The transition from feudal space to a revolutionary one is not only a narrative issue, but also about how cinema shapes the audience's experience through aesthetic contrasts. These contrasts are not only present narratively, but are also reinforced by subtle cinematic strategies, through lighting and visual atmosphere. In the beginning, when the scenes are still centered in the landlord's house, the lighting tends to be dark and gloomy, expressing unequal power relations. The fact that Hong Changqing's arrival at Nan Batian's house is depicted at night further emphasizes this. In contrast, when Qionghua joins the Red Army, the lighting becomes brighter, with choral music and disciplined body choreography presenting an optimistic and hopeful mood. 

Additionally, this film serves as a medium for cross-border political communication. At the third Asian-African Film Festival (FFAA) in Jakarta in 1964, The Red Detachment of Women was shown alongside 15 other films and won the grand prize, the Bandung Award, along with another film, Niguruma No Uta. This film is considered to represent the spirit of Bandung in its resistance against imperialism and feudalism. For China at that time, revolution was understood as a process of restructuring the social order, shifting feudal landowner power towards a socialist society based on farmers and workers. This film reinforces this idea through visual and melodramatic constructions that emphasize the contrast between the old world and the new world. The landlord figure is positioned as a symbol of feudalism, while Wu Qionghua and the Women's Red Army are presented as images of a disciplined and collective future. 

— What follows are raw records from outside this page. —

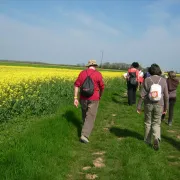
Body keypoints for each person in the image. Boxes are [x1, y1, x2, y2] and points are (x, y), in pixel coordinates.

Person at [137, 64, 169, 150]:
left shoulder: (147, 79)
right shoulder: (163, 80)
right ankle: (156, 138)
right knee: (156, 123)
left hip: (148, 103)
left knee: (148, 122)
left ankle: (147, 141)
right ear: (159, 71)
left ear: (150, 71)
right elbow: (166, 96)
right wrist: (166, 108)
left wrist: (139, 106)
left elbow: (142, 95)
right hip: (160, 104)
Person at [74, 59, 105, 143]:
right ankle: (84, 135)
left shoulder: (82, 73)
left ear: (88, 66)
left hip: (83, 98)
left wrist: (75, 98)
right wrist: (100, 95)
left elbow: (76, 85)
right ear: (95, 66)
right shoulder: (98, 74)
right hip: (94, 98)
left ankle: (85, 129)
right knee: (90, 116)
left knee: (85, 114)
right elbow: (102, 87)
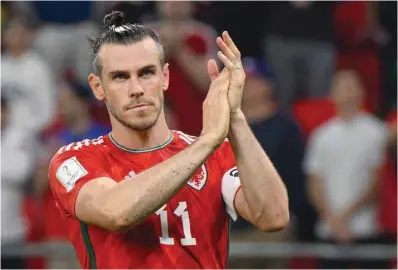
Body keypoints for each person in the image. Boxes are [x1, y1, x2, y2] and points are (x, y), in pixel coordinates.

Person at [48, 11, 289, 269]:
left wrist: (235, 118)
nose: (136, 88)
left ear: (165, 77)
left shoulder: (216, 154)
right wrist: (207, 141)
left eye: (146, 73)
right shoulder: (74, 160)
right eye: (120, 77)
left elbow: (273, 217)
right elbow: (116, 212)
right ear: (98, 87)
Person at [305, 70, 390, 269]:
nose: (348, 92)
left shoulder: (377, 132)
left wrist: (345, 216)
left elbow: (377, 183)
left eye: (353, 86)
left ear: (362, 92)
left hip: (368, 229)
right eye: (342, 87)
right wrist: (332, 219)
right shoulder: (321, 135)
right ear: (331, 94)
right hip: (329, 230)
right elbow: (314, 184)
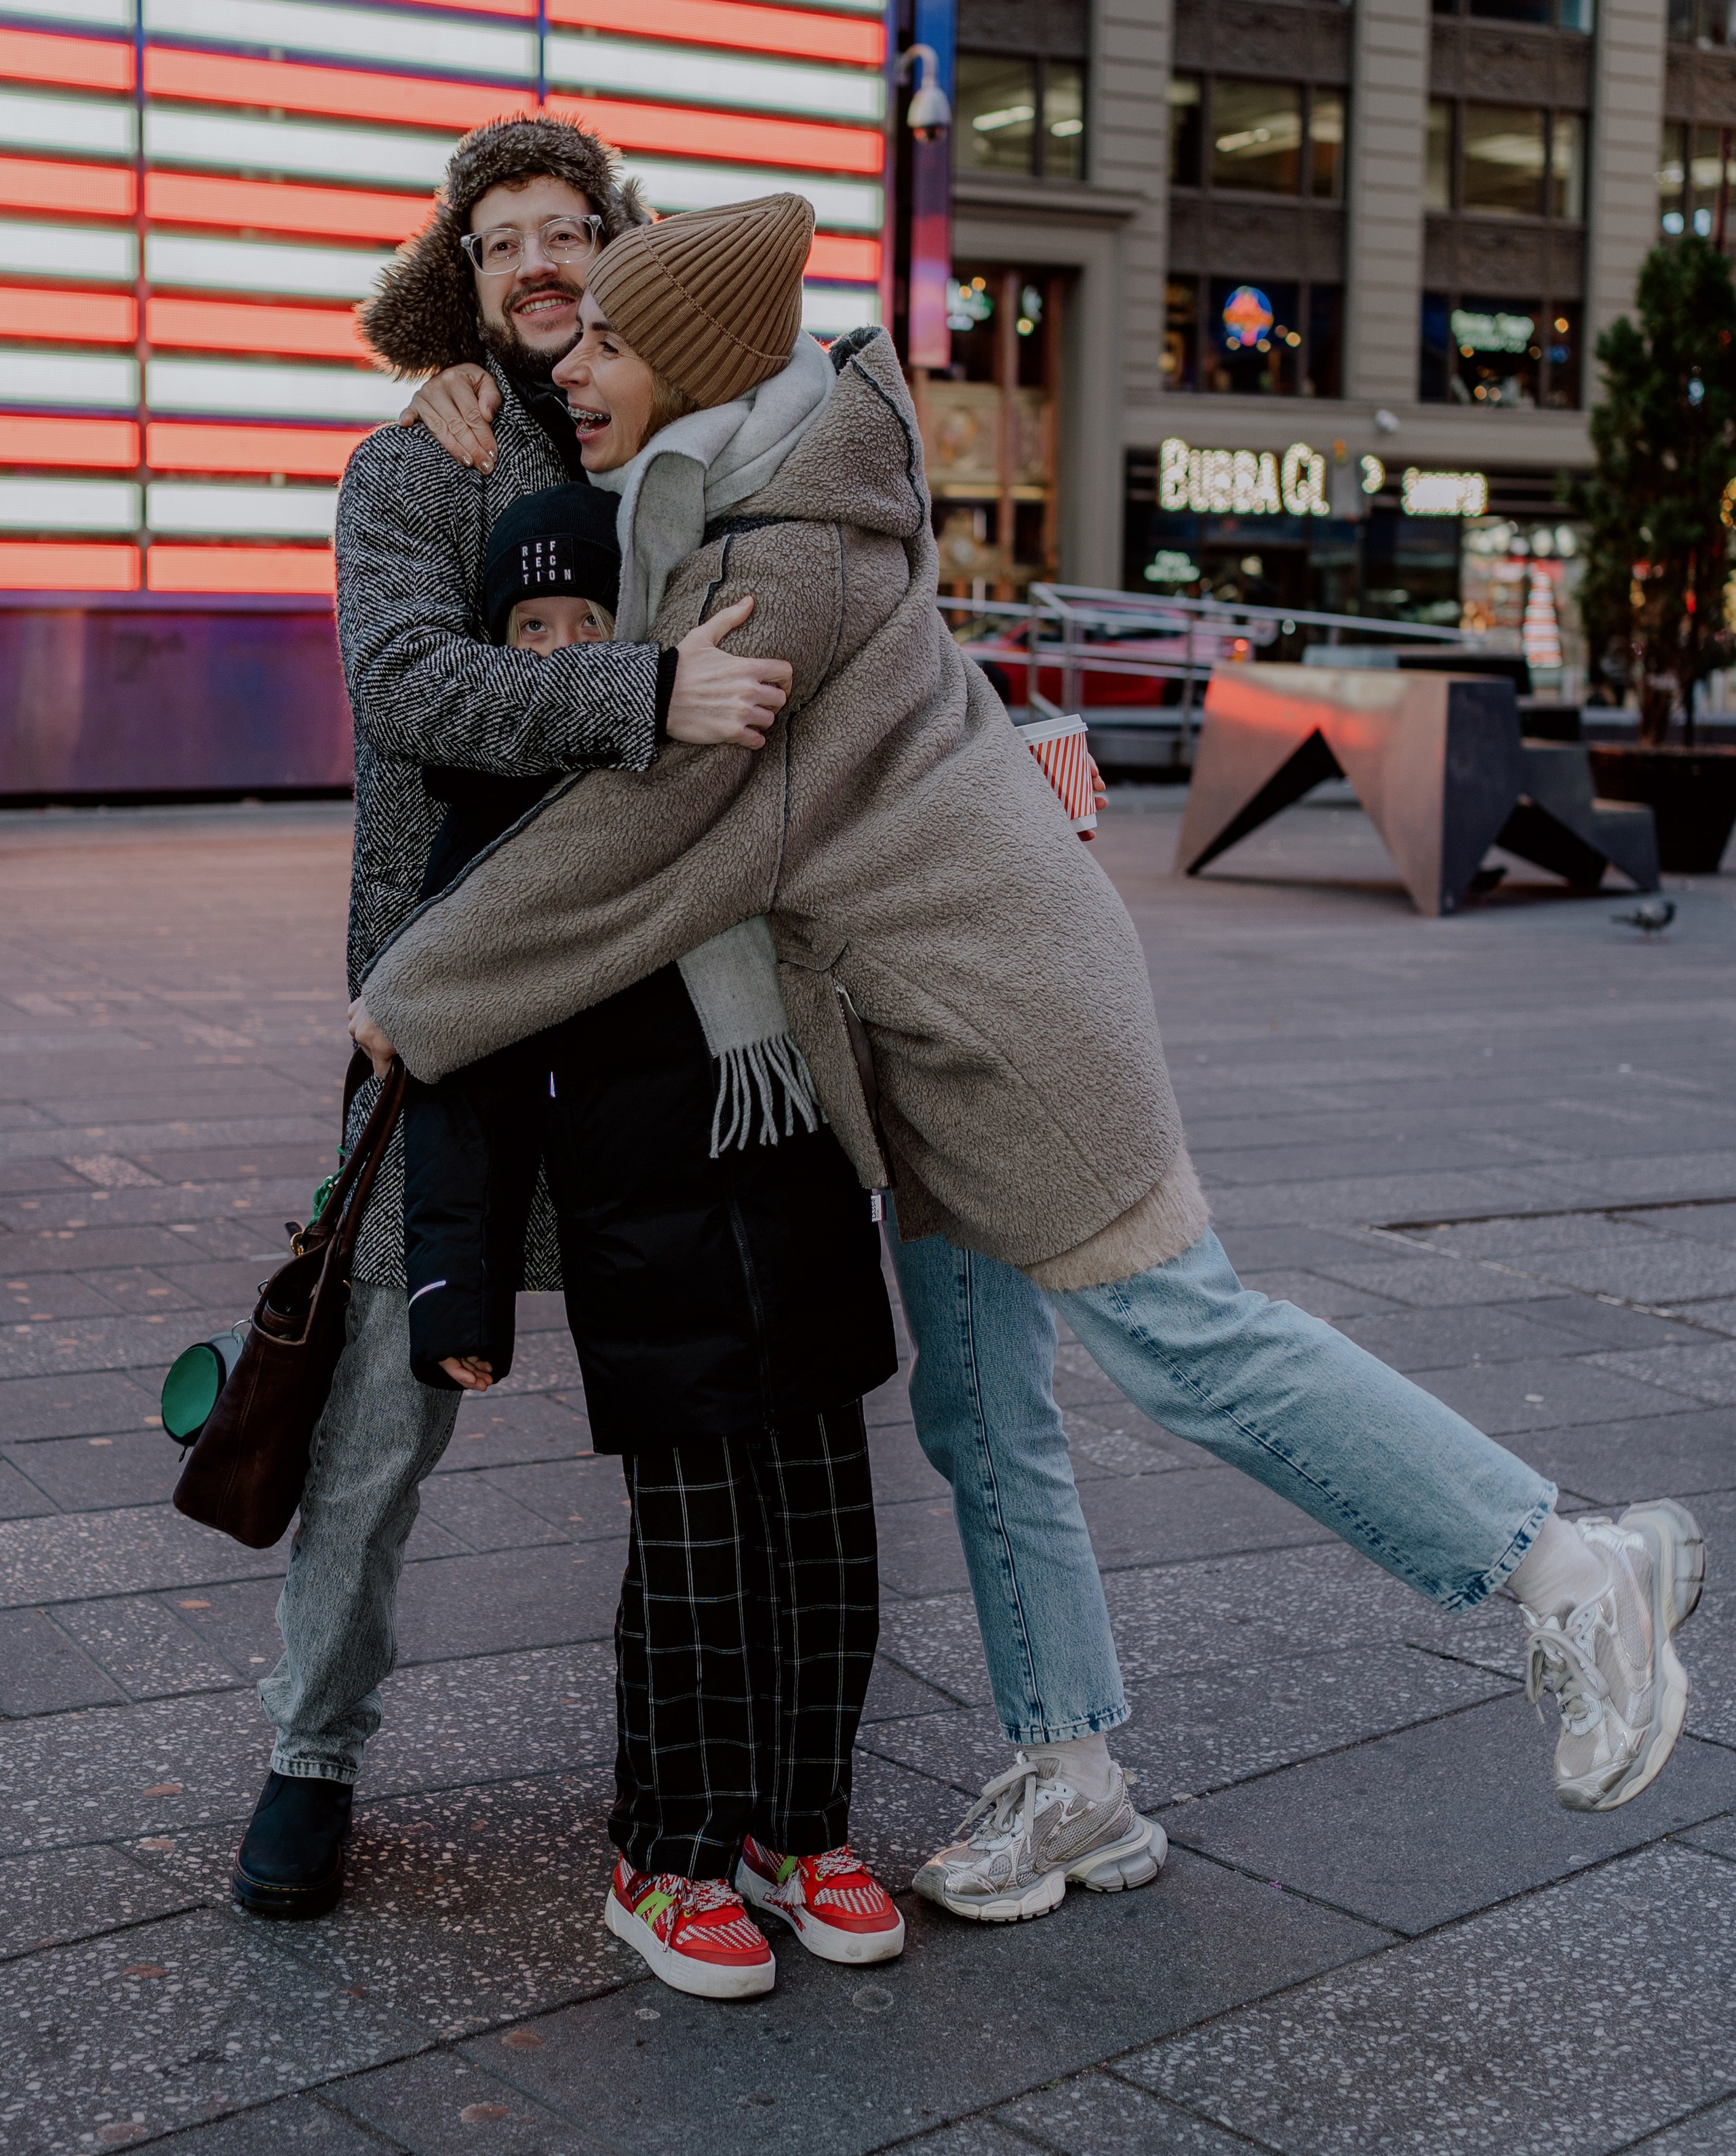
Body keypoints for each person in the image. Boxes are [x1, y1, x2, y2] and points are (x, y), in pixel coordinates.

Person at [352, 188, 1708, 1925]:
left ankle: (1561, 1562)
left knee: (1193, 1343)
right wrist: (444, 386)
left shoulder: (773, 564)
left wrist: (420, 988)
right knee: (981, 1408)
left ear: (691, 367)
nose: (574, 362)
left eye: (611, 338)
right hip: (917, 1032)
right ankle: (1073, 1776)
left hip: (1007, 1024)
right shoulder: (742, 487)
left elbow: (653, 840)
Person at [231, 117, 796, 1923]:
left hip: (648, 1004)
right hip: (454, 1003)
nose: (542, 265)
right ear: (459, 282)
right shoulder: (414, 463)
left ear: (618, 246)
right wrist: (642, 693)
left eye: (570, 231)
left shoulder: (684, 438)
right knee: (375, 1423)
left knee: (683, 1419)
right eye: (503, 244)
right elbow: (406, 683)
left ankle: (690, 1787)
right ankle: (310, 1754)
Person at [391, 475, 905, 1997]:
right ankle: (664, 1854)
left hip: (798, 1189)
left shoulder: (729, 758)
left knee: (828, 1542)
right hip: (644, 1230)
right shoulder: (503, 826)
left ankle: (797, 1829)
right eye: (528, 631)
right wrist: (453, 1290)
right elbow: (457, 1064)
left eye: (587, 617)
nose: (561, 650)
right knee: (694, 1562)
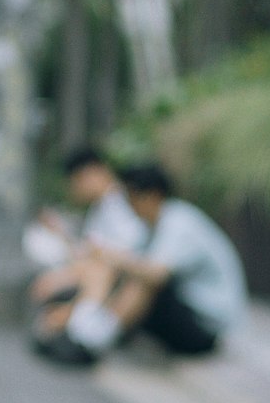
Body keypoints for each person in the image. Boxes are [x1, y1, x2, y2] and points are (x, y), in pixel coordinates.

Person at [34, 161, 246, 366]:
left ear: (152, 195)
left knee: (144, 280)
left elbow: (156, 274)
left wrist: (112, 257)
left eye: (131, 198)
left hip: (207, 327)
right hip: (187, 313)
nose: (129, 206)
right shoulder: (152, 226)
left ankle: (91, 340)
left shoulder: (178, 222)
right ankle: (82, 332)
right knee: (123, 271)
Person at [24, 146, 141, 316]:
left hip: (117, 284)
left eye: (74, 183)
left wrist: (65, 279)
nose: (73, 190)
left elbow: (119, 257)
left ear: (89, 174)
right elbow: (88, 252)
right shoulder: (100, 207)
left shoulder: (124, 202)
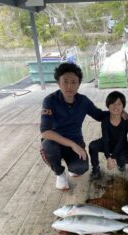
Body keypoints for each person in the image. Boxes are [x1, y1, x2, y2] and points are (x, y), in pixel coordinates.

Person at [40, 62, 108, 190]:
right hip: (55, 141)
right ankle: (59, 173)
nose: (69, 86)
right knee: (48, 147)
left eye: (73, 82)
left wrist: (118, 111)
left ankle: (72, 165)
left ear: (79, 84)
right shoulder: (50, 100)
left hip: (75, 140)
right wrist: (73, 145)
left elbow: (99, 115)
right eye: (65, 81)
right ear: (58, 83)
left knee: (81, 168)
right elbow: (45, 132)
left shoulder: (83, 101)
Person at [88, 91, 128, 180]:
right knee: (93, 146)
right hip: (107, 143)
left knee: (125, 158)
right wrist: (108, 158)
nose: (116, 107)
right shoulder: (105, 120)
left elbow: (121, 140)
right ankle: (96, 169)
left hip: (121, 145)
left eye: (119, 104)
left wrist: (113, 158)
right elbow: (105, 139)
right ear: (108, 105)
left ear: (123, 106)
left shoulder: (126, 121)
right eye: (113, 104)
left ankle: (121, 164)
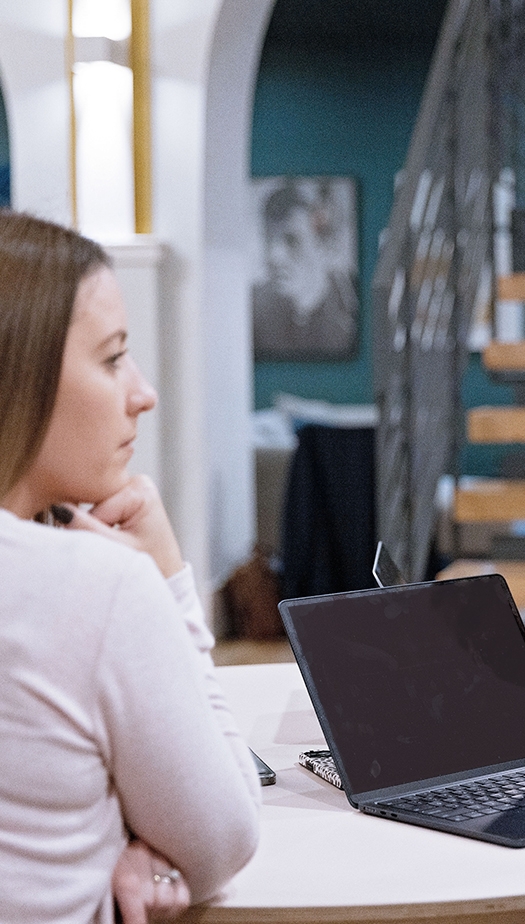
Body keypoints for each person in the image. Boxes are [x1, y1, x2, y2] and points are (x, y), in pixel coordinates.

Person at [0, 211, 261, 923]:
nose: (142, 393)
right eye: (113, 358)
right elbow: (228, 834)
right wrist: (171, 582)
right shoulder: (97, 586)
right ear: (19, 378)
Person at [252, 178, 358, 360]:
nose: (275, 256)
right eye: (270, 240)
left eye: (291, 240)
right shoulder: (255, 311)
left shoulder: (353, 307)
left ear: (323, 244)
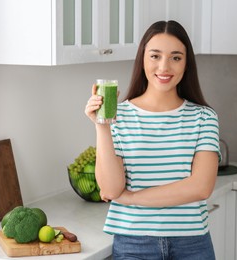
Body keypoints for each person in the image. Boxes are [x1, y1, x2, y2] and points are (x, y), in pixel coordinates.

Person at [85, 20, 220, 260]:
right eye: (155, 56)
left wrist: (131, 198)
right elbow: (110, 189)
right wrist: (102, 126)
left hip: (192, 245)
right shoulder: (119, 116)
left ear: (186, 63)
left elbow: (201, 187)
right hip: (133, 245)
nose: (164, 67)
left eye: (176, 57)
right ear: (143, 59)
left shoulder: (203, 118)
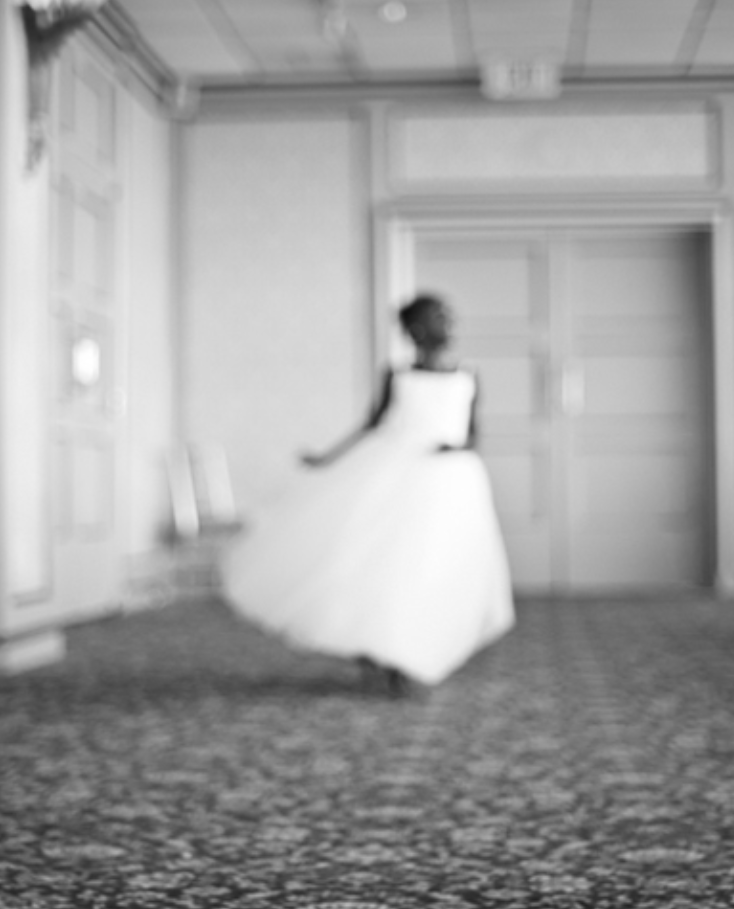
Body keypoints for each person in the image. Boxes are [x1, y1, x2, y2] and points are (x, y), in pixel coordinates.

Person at [219, 293, 515, 696]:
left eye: (447, 316)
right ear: (413, 330)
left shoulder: (469, 377)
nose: (445, 325)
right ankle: (382, 649)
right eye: (434, 318)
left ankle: (417, 652)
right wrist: (327, 459)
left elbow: (472, 434)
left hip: (449, 485)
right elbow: (372, 425)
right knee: (384, 565)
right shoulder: (397, 376)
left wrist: (456, 450)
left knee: (435, 566)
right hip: (394, 477)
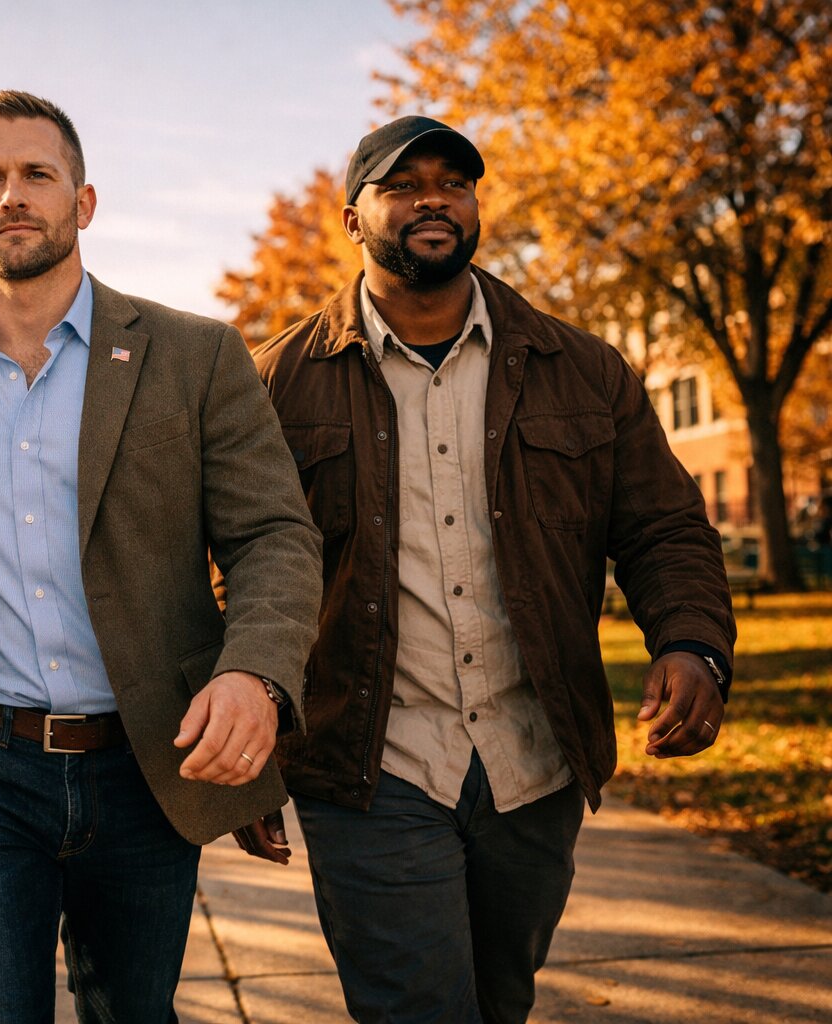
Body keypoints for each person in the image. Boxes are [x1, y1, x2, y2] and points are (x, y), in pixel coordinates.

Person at [248, 116, 738, 1023]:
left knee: (500, 1000)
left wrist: (692, 642)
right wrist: (247, 747)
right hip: (369, 764)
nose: (433, 197)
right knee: (418, 1008)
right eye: (402, 184)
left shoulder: (583, 371)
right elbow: (232, 565)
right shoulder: (277, 382)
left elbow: (665, 527)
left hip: (533, 761)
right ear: (352, 220)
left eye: (454, 181)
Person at [0, 90, 323, 1023]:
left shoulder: (195, 356)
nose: (13, 196)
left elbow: (275, 536)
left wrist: (254, 680)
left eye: (38, 174)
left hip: (146, 765)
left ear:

This film cannot be separated from its production context, which was created during the “Seventeen Years Cinema” period (1949-1966), when cinema was used as a pedagogical medium by the state under the auspices of the Shanghai Film Studio. This commissioned film was made by Xie Jin in 1961, before the Chinese Cultural Revolution took place. Social realism, melodrama, and ideological propaganda were woven together to educate the public. Upon its release, the film was warmly received and greatly loved by the Chinese public at the time, even inspiring an adaptation into a revolutionary ballet performance. This made the film as one of the most important cultural artifacts in Chinese communist ideology. 

Political geography also reinforced the film's message. Beijing served as the center of ideology, while Hainan, a tropical island in the south, was portrayed as a peripheral space that was elevated to become a new center of revolution. The island of Hainan's geographical position was close to Taiwan, which at the time was the base of the Kuomintang (Chinese Nationalist Party) and was supported by the United States. This made Hainan a symbolic arena for asserting China's ideological line during the Cold War. Hainan's landscape, in contrast to Beijing in the center, shows how Hainan, as the southernmost frontier, was projected as an ideological center directly confronting imperialism and feudalism, while also resonating with anti-colonial movements in Asia and Africa. 

It is important to revisit the film as a reflection on the legacy of Asian-African solidarity in the current context. Through the tropical landscape of Hainan, Wu Qionghua's journey, and the symbolism of the coconut tree, the film places the Chinese revolution in the global horizon of Asia and Africa. Its participation in the Third Asian-African Film Festival confirms that film can be a medium for political and cultural solidarity. []


Reference:

Bunga P. Siagian dan Lilawati Kurnia, “Festival Film Asia Afrika III: Pengetahuan Perempuan dan Imajinasi atas Kedaulatan Sinema”, dalam Capture: Jurnal Seni Media Rekam, Vol. 14, No. 3 (Desember 2023).